IDC recently warned security breaches in the form of corporate espionage, cyberactivism, and cyberterrorism will become more prevalent in the form of vandalised Web sites, denial of service at e-commerce and support sites, and breach of trust. The research firm cites IT managers as saying 56 per cent of all discovered security breaches were illegally performed by internal people. In Australia, an encounter with a security breach such as a virus attack or unauthorised access to corporate resources is the primary driver motivating IT managers to deploy security measures for their enterprise, the research company says.
Access control will re-emerge as a new market to address internal threats and rising concern about the vulnerability of corporate data, according to IDC. It also predicts that the intrusion detection and vulnerability assessment sub-segments will become extremely popular, due to increasing concern of both external and internal threats.

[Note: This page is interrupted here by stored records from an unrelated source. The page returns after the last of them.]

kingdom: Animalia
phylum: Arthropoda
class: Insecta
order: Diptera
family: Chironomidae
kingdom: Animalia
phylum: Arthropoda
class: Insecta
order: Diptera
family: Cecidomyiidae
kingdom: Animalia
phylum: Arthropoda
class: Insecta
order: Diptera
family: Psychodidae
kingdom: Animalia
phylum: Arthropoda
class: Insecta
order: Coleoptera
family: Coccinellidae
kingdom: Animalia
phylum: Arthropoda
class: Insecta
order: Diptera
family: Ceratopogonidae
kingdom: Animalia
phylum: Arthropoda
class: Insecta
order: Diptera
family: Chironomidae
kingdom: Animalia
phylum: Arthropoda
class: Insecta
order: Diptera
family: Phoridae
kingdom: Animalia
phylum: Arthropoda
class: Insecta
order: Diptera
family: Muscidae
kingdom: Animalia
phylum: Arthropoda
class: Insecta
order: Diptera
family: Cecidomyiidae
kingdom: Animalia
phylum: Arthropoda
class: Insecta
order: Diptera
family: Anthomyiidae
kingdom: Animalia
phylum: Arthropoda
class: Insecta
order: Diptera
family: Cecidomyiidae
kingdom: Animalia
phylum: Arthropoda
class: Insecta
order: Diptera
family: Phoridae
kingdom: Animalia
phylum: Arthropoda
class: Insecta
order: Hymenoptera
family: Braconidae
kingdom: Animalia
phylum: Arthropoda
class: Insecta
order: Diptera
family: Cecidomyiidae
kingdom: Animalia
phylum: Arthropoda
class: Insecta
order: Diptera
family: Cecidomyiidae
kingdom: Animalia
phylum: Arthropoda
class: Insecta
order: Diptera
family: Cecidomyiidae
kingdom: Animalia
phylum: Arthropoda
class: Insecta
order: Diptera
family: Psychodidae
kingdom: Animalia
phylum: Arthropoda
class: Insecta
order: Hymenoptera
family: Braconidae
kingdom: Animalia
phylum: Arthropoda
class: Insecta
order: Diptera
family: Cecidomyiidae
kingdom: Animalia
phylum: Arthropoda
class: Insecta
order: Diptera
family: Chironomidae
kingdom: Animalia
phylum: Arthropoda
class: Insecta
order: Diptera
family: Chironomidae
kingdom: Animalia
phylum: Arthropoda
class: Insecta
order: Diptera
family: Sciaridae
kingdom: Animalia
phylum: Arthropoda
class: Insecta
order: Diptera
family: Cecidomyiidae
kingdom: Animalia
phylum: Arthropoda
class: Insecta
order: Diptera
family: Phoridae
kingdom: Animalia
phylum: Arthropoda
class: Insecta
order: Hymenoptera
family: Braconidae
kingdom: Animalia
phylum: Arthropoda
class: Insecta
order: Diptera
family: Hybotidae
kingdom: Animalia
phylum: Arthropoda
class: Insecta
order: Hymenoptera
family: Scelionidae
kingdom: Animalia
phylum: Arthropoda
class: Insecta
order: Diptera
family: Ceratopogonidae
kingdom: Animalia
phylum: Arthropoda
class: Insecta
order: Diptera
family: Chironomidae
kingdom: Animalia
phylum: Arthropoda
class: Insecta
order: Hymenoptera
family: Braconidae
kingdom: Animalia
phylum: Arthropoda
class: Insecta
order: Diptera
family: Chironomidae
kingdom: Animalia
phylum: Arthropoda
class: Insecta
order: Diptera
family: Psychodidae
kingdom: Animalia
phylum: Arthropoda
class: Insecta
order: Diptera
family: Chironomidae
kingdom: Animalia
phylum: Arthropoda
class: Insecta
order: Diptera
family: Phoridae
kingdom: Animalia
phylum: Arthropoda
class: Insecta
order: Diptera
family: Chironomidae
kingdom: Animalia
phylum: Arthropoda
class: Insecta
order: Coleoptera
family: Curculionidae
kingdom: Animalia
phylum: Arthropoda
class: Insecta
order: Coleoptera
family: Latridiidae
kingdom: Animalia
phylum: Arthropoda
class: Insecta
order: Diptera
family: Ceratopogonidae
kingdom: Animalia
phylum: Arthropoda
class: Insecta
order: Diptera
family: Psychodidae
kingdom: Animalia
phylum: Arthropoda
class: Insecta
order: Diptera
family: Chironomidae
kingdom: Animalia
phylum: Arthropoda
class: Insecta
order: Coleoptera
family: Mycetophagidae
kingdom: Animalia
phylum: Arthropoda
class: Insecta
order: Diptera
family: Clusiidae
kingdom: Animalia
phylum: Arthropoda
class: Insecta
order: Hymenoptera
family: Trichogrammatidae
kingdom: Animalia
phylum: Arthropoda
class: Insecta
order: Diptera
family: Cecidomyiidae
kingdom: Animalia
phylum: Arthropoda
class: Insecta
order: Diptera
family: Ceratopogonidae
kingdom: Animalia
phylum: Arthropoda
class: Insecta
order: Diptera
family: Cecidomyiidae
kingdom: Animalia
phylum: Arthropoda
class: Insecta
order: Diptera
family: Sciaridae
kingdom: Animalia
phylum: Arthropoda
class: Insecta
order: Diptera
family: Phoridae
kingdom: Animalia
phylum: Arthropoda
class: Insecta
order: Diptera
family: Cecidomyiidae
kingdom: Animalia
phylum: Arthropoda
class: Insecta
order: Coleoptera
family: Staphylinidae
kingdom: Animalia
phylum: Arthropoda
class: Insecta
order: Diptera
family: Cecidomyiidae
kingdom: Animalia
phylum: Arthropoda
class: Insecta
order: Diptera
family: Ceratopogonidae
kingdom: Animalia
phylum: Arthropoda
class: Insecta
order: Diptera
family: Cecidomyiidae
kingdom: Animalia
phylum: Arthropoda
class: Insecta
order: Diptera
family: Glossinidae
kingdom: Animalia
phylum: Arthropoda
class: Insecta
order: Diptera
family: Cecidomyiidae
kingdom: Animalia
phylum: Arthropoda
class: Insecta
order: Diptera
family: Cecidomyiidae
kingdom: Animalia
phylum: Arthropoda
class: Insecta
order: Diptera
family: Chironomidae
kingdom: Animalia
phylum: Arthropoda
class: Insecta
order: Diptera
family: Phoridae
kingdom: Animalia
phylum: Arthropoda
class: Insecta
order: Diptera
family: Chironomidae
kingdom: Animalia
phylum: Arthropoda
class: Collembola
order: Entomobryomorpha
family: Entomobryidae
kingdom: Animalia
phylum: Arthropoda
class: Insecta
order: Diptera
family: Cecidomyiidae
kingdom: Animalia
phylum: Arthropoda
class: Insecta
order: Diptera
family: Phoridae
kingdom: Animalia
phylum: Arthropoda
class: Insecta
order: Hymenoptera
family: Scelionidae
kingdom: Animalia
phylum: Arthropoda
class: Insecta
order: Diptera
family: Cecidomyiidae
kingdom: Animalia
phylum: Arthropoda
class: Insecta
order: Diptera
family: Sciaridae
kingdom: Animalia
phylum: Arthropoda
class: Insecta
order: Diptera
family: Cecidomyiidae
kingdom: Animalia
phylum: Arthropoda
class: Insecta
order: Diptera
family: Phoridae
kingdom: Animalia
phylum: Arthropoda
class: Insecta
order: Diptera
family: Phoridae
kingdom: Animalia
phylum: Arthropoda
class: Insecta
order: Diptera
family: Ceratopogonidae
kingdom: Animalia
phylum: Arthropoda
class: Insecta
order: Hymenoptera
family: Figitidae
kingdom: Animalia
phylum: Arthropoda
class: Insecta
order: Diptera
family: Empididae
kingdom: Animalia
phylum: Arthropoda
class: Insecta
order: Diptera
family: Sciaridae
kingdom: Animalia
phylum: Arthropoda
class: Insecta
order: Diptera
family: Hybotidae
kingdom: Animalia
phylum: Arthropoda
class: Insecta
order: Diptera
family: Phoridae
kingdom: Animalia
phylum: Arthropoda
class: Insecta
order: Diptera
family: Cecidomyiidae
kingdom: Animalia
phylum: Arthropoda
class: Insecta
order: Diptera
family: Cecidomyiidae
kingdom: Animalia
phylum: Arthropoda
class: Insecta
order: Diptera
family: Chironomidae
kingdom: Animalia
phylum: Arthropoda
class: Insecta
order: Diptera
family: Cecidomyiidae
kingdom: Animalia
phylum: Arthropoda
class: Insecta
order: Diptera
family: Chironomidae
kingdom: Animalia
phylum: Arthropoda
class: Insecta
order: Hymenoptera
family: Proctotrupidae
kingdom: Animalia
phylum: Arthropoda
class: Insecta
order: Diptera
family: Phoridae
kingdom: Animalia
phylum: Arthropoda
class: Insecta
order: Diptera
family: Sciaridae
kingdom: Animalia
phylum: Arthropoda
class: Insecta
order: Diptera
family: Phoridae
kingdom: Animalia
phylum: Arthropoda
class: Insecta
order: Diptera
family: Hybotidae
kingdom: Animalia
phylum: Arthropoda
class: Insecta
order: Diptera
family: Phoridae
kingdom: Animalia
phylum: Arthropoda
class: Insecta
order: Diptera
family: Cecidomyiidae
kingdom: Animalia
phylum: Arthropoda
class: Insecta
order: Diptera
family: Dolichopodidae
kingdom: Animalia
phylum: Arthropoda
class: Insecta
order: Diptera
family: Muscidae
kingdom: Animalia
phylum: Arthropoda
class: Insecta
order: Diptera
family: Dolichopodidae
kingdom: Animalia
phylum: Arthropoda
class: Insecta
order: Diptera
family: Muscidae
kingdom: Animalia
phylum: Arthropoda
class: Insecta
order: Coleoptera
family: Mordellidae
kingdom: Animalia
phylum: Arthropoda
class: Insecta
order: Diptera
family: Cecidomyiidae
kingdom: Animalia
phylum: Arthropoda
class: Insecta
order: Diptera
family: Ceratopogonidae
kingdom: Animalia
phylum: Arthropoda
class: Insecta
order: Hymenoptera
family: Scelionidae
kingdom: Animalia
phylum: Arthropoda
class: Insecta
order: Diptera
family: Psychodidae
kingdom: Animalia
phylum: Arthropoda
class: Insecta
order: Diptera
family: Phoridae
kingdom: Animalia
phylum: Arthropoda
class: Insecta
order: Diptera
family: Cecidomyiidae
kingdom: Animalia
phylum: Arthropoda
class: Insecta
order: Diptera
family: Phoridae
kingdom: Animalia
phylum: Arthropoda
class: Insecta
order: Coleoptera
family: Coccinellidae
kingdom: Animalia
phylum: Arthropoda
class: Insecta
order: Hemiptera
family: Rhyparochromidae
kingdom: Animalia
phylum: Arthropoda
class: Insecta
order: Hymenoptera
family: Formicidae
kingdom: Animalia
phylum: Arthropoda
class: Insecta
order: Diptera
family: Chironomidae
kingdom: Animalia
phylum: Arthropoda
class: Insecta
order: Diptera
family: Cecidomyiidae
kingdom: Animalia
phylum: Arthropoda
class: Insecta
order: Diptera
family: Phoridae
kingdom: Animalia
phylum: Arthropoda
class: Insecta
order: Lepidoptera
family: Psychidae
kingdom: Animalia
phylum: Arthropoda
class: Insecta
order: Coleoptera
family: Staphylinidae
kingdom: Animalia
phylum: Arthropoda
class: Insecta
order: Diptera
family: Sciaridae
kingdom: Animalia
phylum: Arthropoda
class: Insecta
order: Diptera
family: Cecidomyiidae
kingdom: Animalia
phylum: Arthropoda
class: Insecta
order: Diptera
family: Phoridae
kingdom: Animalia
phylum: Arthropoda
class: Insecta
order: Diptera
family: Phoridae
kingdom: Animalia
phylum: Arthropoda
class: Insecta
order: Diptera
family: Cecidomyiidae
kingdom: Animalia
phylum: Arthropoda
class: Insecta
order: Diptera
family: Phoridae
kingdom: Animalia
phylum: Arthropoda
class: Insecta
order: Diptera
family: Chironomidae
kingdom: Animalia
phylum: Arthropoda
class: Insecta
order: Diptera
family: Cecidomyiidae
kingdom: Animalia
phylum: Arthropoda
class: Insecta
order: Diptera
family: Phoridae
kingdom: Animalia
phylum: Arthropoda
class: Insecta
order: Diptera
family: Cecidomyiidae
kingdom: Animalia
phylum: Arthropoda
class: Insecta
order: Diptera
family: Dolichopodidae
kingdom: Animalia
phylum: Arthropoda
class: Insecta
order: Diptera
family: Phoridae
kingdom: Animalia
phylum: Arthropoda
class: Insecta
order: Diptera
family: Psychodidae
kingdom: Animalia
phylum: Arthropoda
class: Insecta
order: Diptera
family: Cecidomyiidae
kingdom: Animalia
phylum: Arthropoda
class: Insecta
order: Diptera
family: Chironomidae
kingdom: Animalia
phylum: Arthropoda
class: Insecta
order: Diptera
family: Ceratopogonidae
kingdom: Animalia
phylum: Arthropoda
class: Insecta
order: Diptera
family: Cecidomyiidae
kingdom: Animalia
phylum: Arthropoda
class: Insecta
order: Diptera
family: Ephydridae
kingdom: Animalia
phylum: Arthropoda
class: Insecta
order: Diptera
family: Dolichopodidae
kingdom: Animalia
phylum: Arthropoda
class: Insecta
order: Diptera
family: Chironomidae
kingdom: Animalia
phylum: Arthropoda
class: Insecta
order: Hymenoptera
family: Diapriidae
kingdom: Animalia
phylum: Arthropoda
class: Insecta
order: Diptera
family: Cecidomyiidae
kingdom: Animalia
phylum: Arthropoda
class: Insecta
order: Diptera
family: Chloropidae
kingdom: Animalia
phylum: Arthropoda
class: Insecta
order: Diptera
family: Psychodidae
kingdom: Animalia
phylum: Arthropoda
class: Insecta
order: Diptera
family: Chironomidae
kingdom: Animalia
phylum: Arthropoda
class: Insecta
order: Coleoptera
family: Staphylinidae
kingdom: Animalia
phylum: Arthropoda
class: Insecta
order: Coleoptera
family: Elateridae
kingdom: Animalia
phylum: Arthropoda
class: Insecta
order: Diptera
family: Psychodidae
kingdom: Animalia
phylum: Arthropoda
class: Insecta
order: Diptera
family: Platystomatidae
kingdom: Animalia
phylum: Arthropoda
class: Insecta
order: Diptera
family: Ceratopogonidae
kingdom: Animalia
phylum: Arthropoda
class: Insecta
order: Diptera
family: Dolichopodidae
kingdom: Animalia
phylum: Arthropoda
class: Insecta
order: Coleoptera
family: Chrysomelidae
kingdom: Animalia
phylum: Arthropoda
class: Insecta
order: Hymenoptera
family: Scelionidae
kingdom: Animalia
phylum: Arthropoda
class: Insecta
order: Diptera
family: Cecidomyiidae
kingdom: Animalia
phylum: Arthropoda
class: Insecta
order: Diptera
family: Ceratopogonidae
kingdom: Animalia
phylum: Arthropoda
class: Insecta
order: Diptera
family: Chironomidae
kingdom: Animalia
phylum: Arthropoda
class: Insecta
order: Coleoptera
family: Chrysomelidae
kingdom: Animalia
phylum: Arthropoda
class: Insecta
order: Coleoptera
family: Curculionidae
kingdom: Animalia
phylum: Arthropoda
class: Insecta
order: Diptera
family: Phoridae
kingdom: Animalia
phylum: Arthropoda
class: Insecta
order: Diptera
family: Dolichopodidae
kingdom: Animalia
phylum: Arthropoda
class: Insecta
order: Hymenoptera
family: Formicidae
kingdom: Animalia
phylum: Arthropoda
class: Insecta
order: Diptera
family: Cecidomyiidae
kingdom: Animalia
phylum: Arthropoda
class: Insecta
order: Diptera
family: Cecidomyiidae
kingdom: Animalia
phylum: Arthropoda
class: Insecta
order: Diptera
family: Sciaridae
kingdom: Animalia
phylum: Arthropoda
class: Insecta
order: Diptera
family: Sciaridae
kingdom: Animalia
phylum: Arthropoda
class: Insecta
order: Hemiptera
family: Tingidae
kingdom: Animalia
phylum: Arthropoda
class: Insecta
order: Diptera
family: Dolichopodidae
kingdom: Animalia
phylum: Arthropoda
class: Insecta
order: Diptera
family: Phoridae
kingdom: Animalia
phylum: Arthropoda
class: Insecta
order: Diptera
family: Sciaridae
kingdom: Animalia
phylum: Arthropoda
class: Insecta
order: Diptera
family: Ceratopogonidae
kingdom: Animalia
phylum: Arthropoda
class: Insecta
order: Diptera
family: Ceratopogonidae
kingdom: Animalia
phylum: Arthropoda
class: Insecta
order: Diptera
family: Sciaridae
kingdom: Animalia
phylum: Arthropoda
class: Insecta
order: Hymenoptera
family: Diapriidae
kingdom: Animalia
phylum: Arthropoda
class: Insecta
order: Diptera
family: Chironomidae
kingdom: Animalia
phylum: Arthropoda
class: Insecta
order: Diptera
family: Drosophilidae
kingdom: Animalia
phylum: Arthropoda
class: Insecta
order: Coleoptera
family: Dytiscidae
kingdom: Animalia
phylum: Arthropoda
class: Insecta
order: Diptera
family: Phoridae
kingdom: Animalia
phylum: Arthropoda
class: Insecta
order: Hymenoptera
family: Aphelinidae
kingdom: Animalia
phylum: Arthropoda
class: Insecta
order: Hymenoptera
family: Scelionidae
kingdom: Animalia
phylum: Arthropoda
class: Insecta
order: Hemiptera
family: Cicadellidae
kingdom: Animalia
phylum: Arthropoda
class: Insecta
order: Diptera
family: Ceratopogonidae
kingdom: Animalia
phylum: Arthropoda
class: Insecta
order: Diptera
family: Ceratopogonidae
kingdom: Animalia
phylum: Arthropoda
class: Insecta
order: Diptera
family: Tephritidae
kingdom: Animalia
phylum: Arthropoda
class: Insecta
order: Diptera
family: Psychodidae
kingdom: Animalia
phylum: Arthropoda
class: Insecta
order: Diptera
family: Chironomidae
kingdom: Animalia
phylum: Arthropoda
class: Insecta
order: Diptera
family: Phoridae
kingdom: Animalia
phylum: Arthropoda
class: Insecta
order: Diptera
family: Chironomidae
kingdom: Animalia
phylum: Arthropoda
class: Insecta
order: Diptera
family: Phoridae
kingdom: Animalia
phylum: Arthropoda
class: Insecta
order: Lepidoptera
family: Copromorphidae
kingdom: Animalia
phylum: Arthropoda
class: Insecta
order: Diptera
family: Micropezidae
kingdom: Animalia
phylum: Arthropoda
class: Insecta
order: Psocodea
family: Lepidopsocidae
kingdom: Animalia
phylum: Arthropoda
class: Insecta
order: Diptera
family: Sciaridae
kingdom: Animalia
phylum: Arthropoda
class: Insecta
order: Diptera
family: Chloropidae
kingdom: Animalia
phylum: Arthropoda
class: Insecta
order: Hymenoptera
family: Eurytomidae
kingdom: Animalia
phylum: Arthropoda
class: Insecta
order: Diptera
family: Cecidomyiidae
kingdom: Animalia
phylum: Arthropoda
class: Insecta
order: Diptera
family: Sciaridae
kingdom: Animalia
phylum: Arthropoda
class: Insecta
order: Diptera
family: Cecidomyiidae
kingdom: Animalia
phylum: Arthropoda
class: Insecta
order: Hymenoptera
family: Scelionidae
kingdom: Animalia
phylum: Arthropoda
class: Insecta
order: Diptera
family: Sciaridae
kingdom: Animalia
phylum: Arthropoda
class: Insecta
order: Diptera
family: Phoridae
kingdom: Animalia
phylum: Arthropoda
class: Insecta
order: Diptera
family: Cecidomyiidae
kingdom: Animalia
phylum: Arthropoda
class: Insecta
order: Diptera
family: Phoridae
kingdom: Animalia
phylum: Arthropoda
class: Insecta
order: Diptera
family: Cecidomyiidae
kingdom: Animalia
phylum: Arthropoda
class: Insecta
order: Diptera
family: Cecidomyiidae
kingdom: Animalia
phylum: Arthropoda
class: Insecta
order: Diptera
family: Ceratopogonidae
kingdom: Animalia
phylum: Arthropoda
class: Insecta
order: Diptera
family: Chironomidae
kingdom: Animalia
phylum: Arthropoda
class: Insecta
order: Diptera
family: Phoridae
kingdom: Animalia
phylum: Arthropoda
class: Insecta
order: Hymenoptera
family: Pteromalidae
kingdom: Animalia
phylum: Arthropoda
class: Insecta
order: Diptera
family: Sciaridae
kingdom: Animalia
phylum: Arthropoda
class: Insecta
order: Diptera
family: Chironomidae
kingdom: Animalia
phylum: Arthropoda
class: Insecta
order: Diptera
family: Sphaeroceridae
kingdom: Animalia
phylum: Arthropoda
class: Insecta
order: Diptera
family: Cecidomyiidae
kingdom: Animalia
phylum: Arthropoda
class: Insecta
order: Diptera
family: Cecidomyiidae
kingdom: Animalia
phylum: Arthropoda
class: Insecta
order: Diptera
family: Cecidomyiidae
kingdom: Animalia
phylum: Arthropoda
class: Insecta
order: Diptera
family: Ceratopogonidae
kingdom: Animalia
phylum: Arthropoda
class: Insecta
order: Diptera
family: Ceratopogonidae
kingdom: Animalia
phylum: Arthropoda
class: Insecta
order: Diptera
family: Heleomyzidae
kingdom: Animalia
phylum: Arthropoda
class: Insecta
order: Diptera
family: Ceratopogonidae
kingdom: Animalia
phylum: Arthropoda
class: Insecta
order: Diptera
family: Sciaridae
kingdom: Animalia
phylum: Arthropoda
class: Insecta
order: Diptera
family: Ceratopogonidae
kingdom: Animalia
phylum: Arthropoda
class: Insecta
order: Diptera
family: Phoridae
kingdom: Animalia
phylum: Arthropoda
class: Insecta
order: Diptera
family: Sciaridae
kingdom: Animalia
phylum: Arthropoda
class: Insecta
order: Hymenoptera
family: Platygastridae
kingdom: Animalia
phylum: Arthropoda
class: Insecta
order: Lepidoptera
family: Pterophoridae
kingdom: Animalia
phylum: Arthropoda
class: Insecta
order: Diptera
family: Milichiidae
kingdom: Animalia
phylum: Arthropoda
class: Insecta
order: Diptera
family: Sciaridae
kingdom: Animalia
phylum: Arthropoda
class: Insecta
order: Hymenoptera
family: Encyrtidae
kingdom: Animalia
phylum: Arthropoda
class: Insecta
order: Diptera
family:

"Enterprise focus on these areas will shift to a more equal balance between internal and external threats. In addition to virus assaults, unauthorised activities such as access to company information, usage of company IS systems, and modification of terminal configurations are the next most familiar types of security infringements Australian enterprises have come across. As enterprises open their virtual networks to accommodate the exchange of information and resources via the Internet, intranets, and extranets, these enterprises concurrently fall vulnerable to having undesired parties tamper and misuse corporate data and resources.
"This problem is further exacerbated by the fact that violations such as these are sometimes carried out not just by outsiders but by internal staff as well," IDC says.
But there can still be no definitive answer to the question: "How much of a threat is industrial espionage?"